>>>>>

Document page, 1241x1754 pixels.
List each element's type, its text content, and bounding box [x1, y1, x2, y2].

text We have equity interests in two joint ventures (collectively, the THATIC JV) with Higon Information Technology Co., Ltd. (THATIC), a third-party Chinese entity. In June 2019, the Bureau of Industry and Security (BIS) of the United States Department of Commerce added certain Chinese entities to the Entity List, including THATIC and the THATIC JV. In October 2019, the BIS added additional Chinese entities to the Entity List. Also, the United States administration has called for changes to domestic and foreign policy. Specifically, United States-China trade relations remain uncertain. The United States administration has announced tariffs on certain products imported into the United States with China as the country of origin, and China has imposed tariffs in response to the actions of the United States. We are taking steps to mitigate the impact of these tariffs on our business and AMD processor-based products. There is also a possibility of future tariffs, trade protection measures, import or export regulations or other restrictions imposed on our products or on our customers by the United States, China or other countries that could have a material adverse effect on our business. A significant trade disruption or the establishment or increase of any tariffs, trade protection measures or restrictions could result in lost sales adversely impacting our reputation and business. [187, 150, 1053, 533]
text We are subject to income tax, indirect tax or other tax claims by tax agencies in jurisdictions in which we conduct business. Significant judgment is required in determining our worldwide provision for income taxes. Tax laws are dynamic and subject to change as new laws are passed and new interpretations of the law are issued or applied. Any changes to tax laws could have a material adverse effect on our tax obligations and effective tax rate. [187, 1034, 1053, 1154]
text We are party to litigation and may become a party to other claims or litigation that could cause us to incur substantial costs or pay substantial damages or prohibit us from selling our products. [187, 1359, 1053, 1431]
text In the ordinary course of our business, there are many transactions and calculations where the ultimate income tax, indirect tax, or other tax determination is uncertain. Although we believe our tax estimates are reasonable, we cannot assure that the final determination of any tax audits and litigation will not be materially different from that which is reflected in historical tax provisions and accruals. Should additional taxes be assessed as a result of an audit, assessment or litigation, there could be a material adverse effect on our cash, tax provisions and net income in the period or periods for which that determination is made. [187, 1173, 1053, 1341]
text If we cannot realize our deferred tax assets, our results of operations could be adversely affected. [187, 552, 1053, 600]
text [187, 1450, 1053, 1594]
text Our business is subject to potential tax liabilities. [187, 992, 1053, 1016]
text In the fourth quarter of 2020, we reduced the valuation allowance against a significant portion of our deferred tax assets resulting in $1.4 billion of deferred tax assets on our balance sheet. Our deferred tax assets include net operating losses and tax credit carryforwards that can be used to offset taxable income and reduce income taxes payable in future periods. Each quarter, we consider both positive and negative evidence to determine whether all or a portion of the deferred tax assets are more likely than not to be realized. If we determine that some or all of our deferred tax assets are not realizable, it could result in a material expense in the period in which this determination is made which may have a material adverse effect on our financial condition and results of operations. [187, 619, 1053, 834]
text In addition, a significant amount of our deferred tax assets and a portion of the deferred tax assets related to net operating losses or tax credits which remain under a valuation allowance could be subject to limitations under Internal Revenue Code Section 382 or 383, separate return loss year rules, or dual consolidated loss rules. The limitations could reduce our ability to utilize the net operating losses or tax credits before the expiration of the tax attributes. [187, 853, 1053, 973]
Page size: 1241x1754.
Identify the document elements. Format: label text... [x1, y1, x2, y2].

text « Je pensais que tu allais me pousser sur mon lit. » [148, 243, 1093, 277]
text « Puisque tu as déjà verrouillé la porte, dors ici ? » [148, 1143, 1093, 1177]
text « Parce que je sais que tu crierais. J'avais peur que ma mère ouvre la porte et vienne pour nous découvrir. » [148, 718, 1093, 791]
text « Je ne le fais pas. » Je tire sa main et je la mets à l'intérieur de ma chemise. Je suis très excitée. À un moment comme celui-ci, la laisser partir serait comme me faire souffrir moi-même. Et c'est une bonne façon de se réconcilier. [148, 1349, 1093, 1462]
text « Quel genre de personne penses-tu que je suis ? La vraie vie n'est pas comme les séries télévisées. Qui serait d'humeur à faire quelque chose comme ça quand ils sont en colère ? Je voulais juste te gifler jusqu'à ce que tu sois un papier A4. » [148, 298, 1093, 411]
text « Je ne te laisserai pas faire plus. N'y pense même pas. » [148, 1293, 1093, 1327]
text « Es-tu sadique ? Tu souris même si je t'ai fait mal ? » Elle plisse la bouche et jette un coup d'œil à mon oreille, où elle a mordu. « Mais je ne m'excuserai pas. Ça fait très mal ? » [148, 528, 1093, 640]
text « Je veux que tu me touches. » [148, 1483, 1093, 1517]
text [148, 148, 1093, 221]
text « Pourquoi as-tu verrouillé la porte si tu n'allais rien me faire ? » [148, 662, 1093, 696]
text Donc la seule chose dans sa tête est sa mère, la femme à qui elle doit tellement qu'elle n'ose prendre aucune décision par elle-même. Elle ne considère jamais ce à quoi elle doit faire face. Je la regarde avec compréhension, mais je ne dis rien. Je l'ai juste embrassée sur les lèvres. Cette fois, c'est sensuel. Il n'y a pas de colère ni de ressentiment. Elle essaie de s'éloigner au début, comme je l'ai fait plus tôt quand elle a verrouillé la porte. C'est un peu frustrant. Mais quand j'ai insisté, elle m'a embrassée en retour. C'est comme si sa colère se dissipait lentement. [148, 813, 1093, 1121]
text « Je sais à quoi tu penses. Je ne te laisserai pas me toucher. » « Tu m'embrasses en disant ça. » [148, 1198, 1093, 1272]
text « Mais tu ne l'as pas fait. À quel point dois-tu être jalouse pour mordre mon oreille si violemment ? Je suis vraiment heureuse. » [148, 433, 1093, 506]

<<<<<

Please state how many lines in the data contain the word "penses", giving only that number.

2